Jedes größere Gebäude kostet Geld. Frage ist nur, ob das lohnt. Ein größeres, auch architektonisch anspruchsvolles und modernes Konzerthaus fände ich für Stuggi und den notwendigen Ausbau als Kulturstadt sehr reizvoll, und die Nachfrage ist offenbar vorhanden, siehe Artikel sowie die stets völlig ausgebuchte Liederhalle, sowie Porsche Arena.

Der Standort auf A2 ist auch goldrichtig, wegen der besten Verkehrsanbindung (gut, bei den Parkplätzen könnte es problematisch werden, dafür ist die Schiene grundsätzlich erstklassig), der guten Sichtbarkeit vor bzw. hinter dem Bonatzbau und künftig traumhaft am Schlossgarten gelegen. Gleichzeitig wäre eine Kultureinrichtung an dieser Stelle auch ein wunderbarer städtebaulicher Auftakt zu den neuen Vierteln (bei welchem sonst auf A2 wohl aber der Wohnungsbau seinen Schwerpunkt haben wird), welcher für einen belebenden Nutzungsmix sorgen kann. Und war nicht gerade von den S21-Gegnern stets kritisiert worden, dass die neuen S21-Viertel "tote" Büro- und Bankenviertel würden, wo Kultur keinen Platz habe? Nun will man nach der zuerst von denselben Neinsagern vehementst als hässlichen, angeblich völlig abgelegenen, von den Bürgern als "Bücherknast" verhasst kritisierten Bib21 (heute will es fast keiner gewesen sein), mit einem möglichen Konzerthaus einen weiteren Kulturbau schaffen, das ist dann aber auch nicht recht. Baut man auf A1, anders als ursprünglich vorgesehen verstärkt Wohnungen, sind das alles obszöne Bonzenwohnungen, sogar Luxuswohnungen im Hochhaus! - auch nicht recht. Bietet man mit dem Milaneo ausgiebige Einkaufs- und Gastroflächen (Du hattest Dich ja immer so beschwert, dass auch am Abend im Europaviertel tote Hose sei), die das Viertel beleben, da zu laut, keine Parkplätze, zu viel Konkurrenz zur Königstraße - auch nicht recht. Merkst Du was?

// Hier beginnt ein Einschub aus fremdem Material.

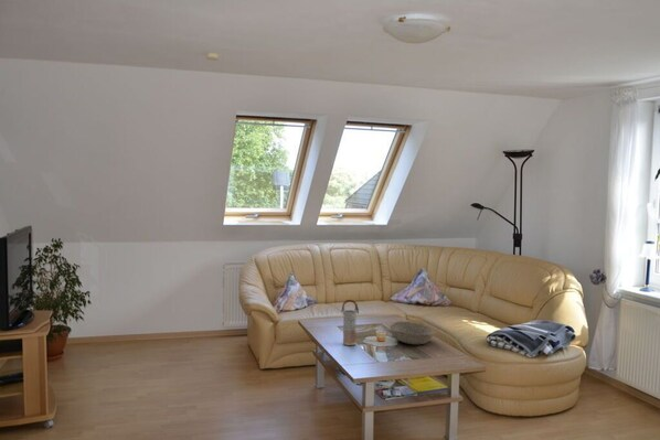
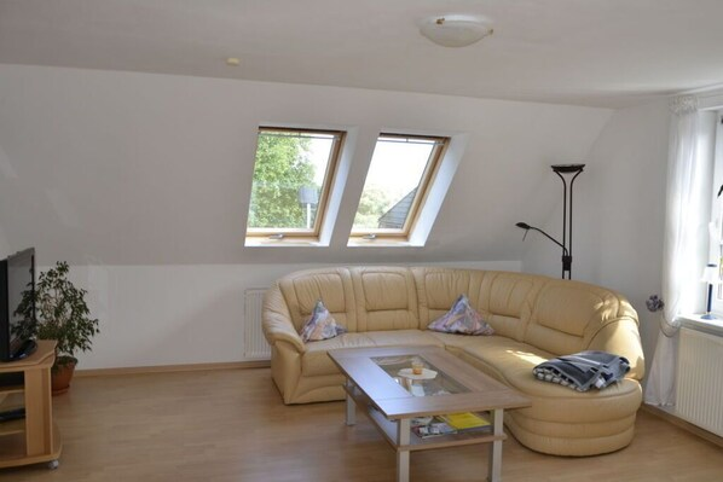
- bowl [388,321,436,345]
- vase [340,299,360,346]
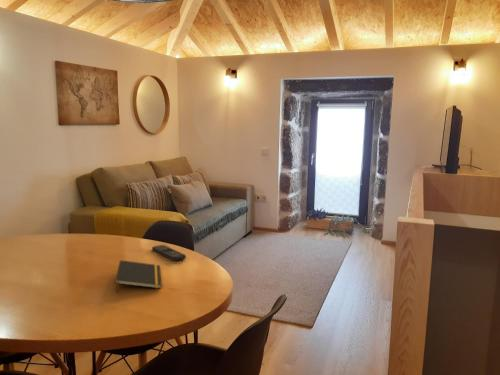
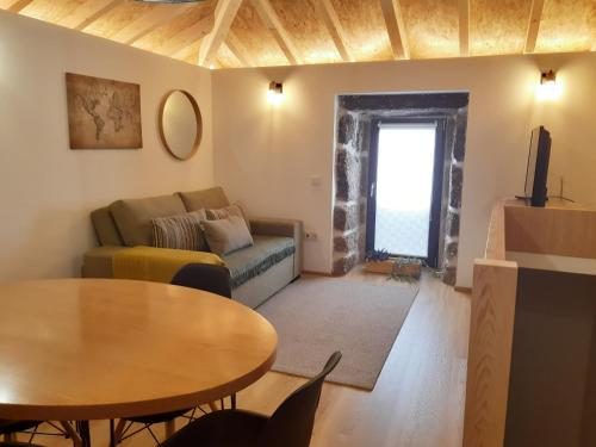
- remote control [151,244,187,262]
- notepad [114,259,162,294]
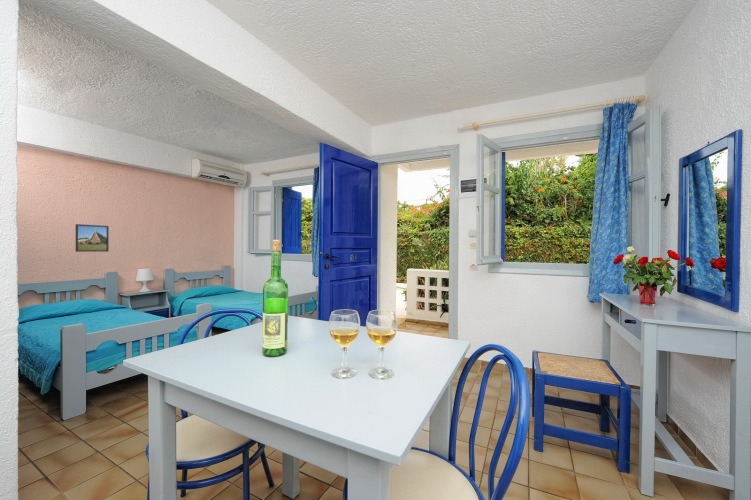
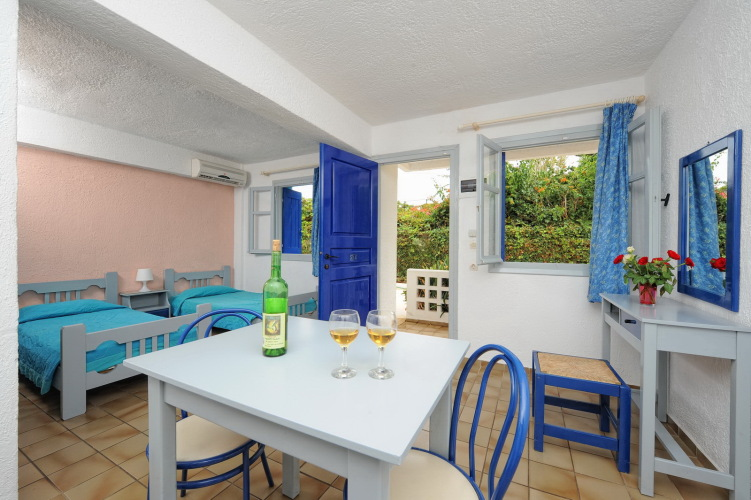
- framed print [75,223,110,253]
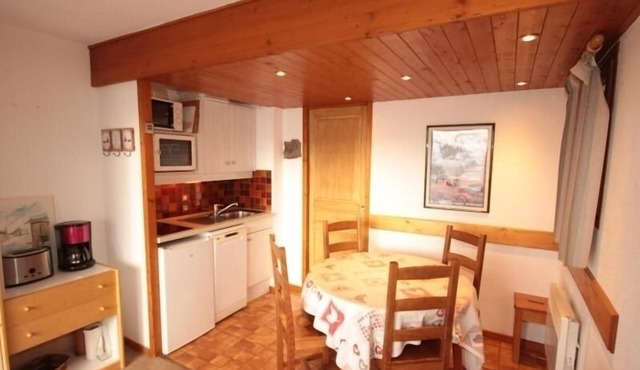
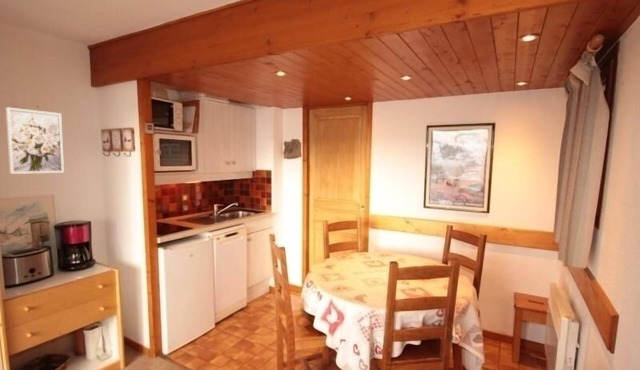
+ wall art [5,106,65,175]
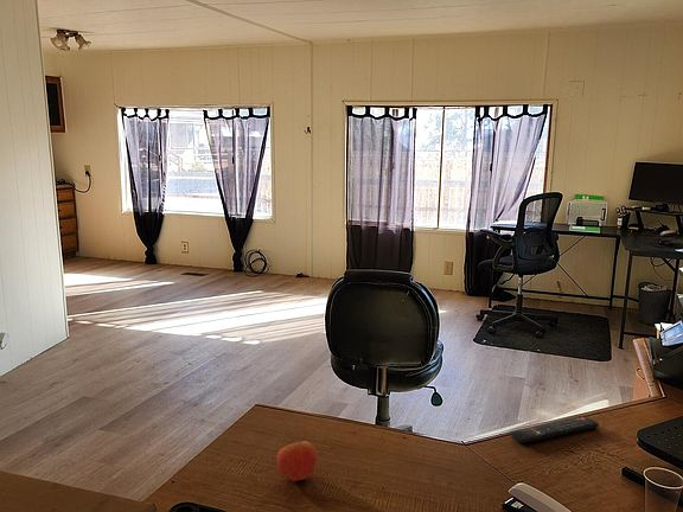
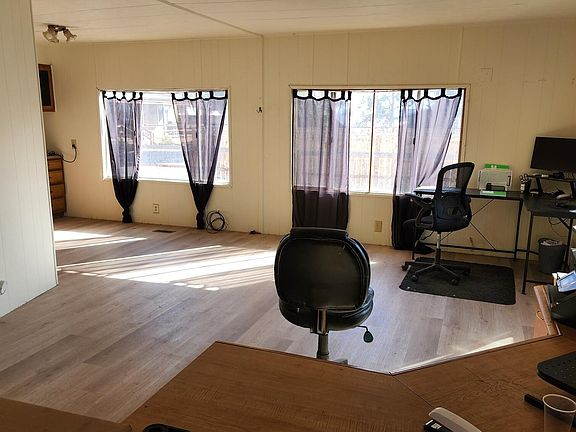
- remote control [509,415,600,444]
- apple [276,439,318,482]
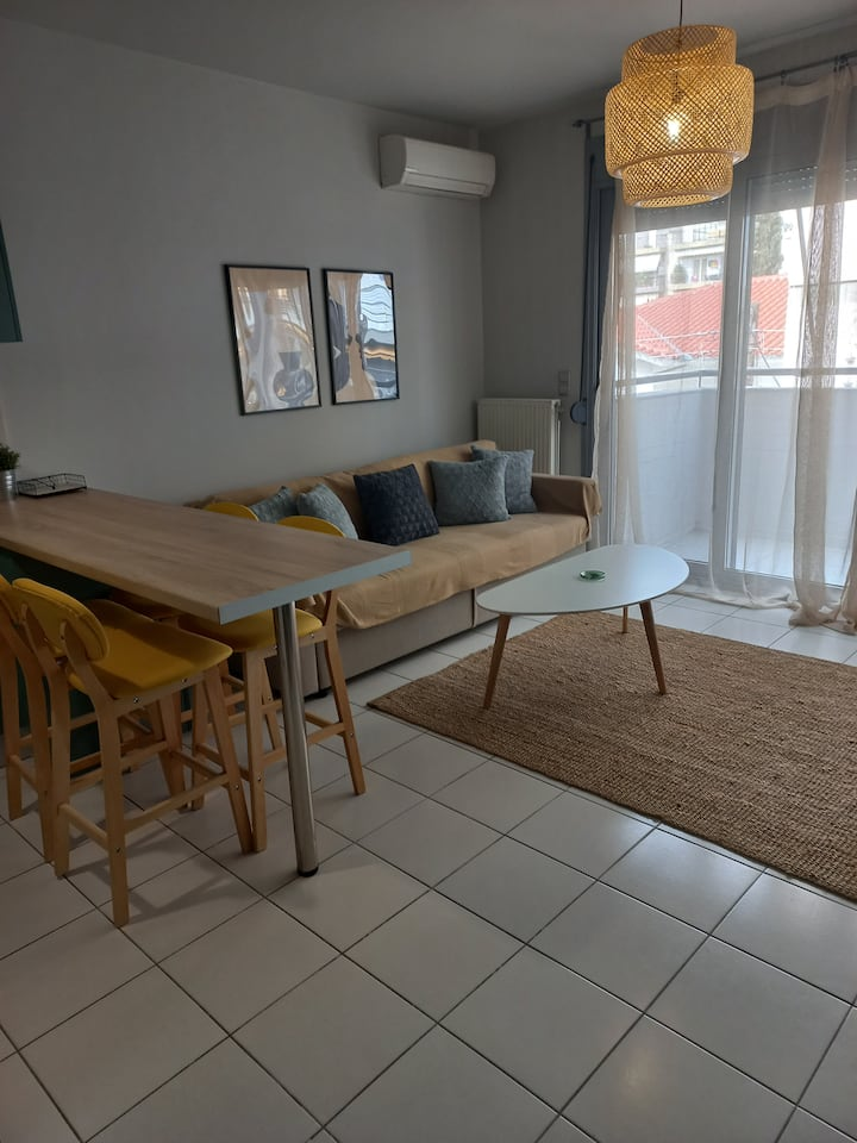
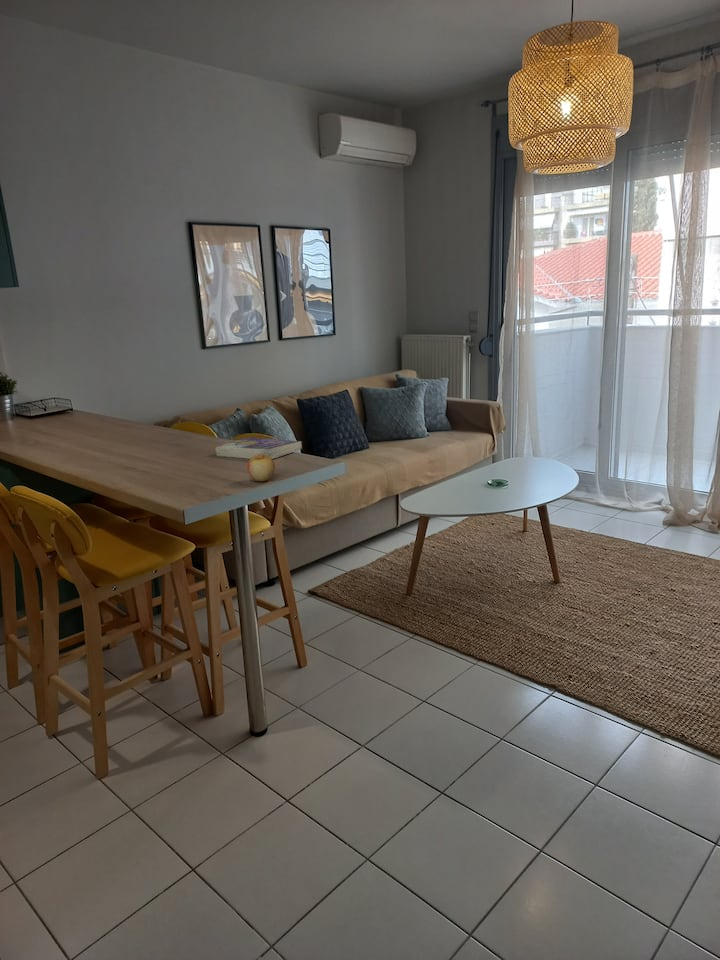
+ book [214,436,303,460]
+ apple [247,454,276,482]
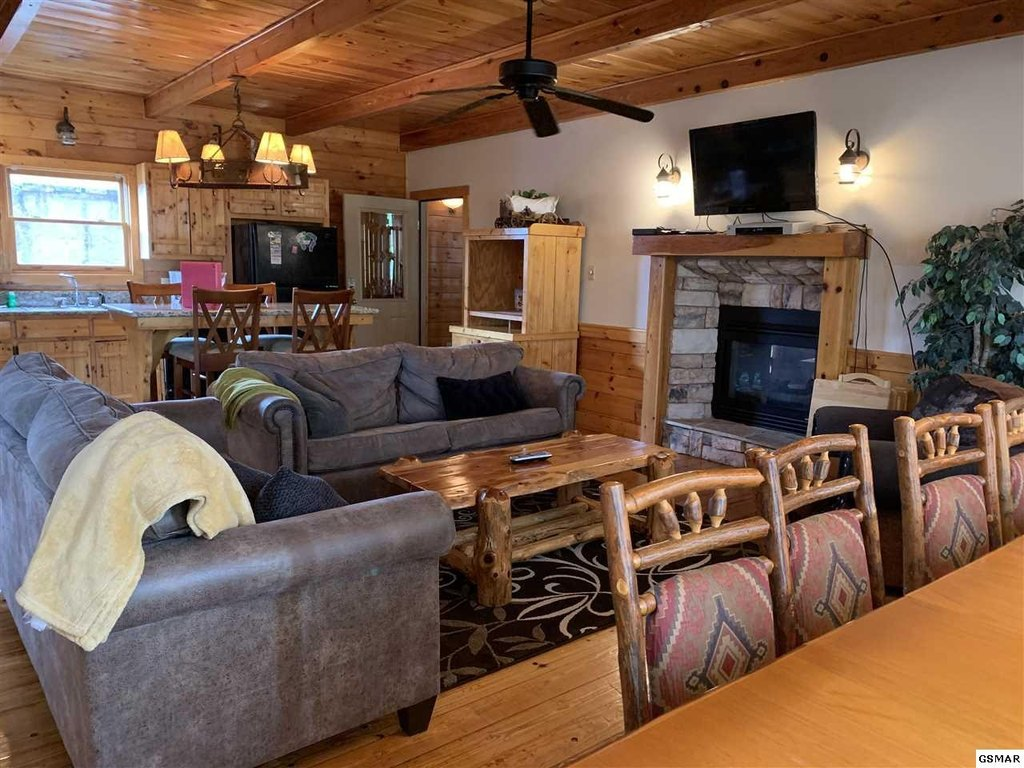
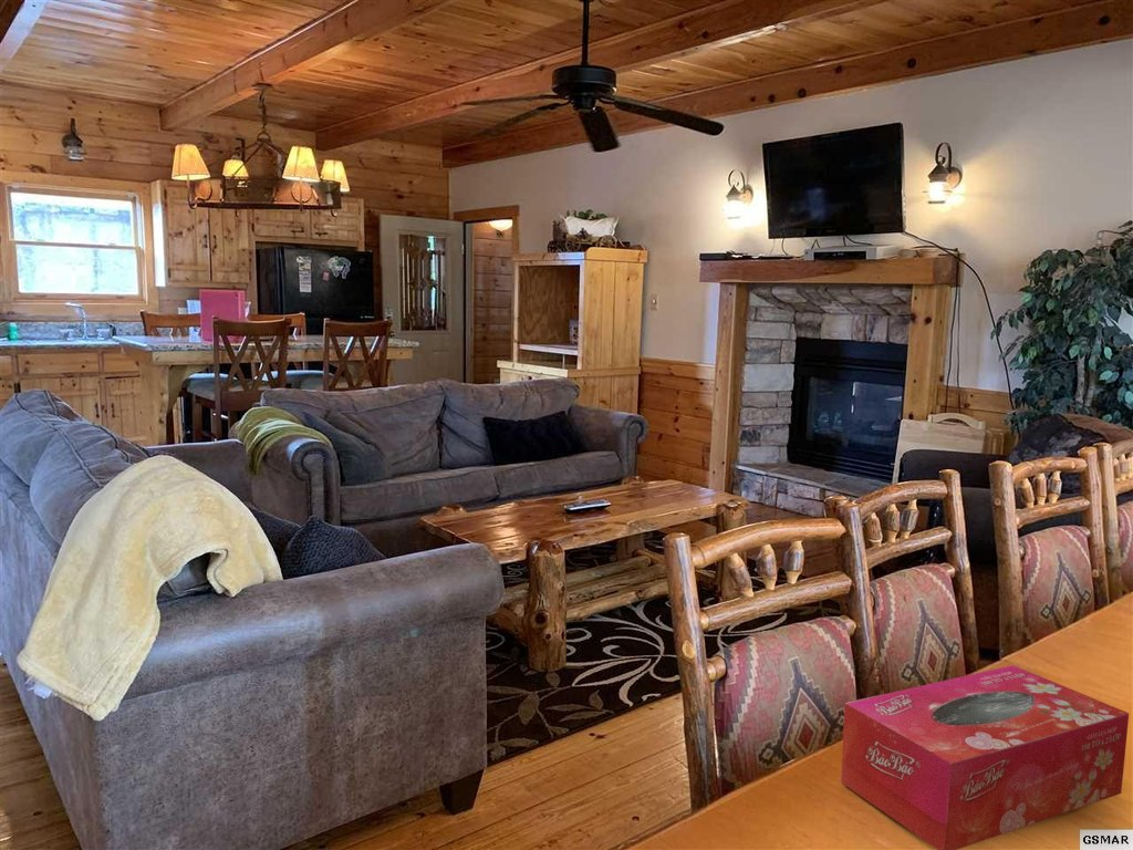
+ tissue box [840,664,1130,850]
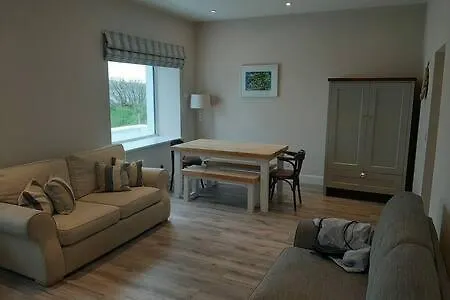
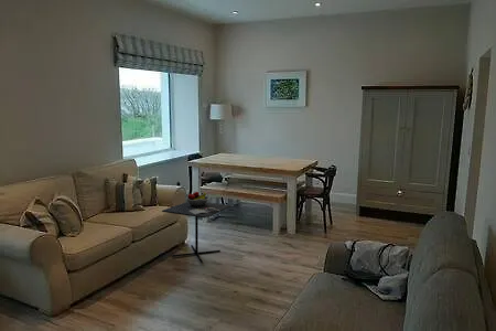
+ kitchen table [161,191,231,264]
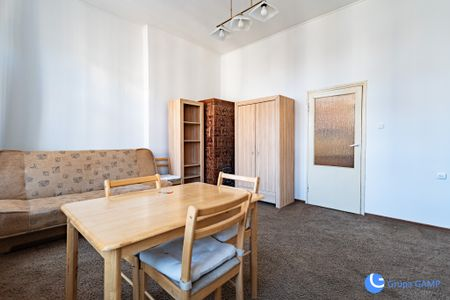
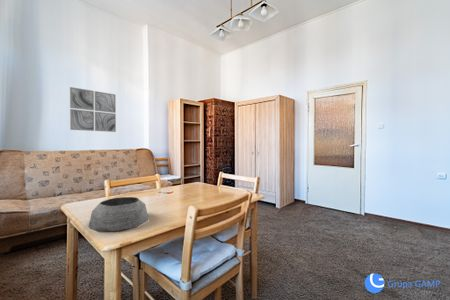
+ wall art [69,86,117,133]
+ plant pot [87,196,149,232]
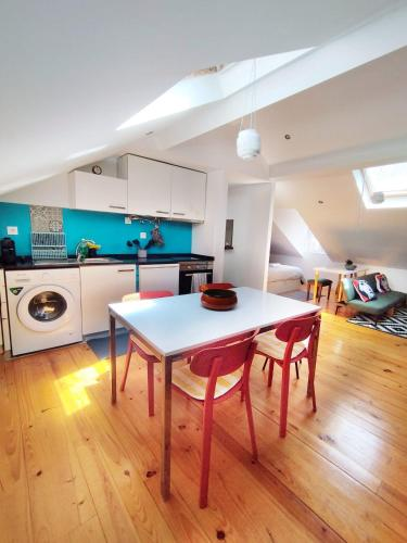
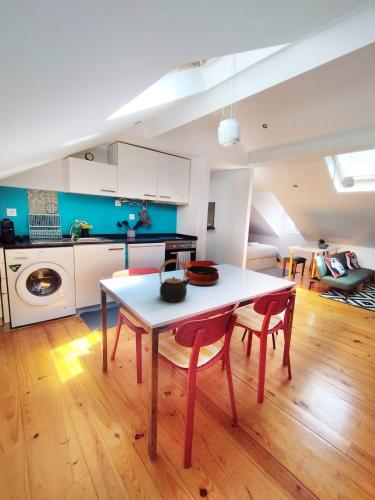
+ teapot [158,259,193,303]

Wagahai du kritisierst z.B an anderer Stelle im Neckarpark den Bau des Sportbads (wenn ich mich recht erinnere). D.h. im Neckarpark öffentlicher Bau = schlecht, im Schlossgartenviertel öffentlicher Bau = gut?
Das sind nun auch wieder sehr seltsame Vergleiche. Beim Sportbad hat man einen Investor - der übrigens im Vertrauen auf die politische Verlässlichkeit schon etliche Millionen in die Planung gesteckt hat - kurzer Hand rausgekegelt für ein steuerfinanziertes Projekt, bei dem der Bedarf äußerst fragwürdig scheint (eine schwarze Null können wir wohl dort sicher nicht erwarten?), die erwarteten Zuschüsse falsch berechnet wurden, und und und. Bei der geringen Bauhöhe taugte der Bau nicht einmal als Lärmschutz, welchen die eigentlich dort vorgesehenen Gewerbebauten ursprünglich auch darstellen sollten, um die geplante Aufsiedlung zum Cannstatter Bahnhof nicht zu gefährden. Alles in allem eine ziemliche Pleite, mit offenem Ausgang, langsam wird das bei diesem Stadtrat mit leider auch entsprechend unfähiger Führung zur Routine (siehe auch Villa Berg, Eiermann-Campus). Die Antwort auf Deine Frage daher: Ja.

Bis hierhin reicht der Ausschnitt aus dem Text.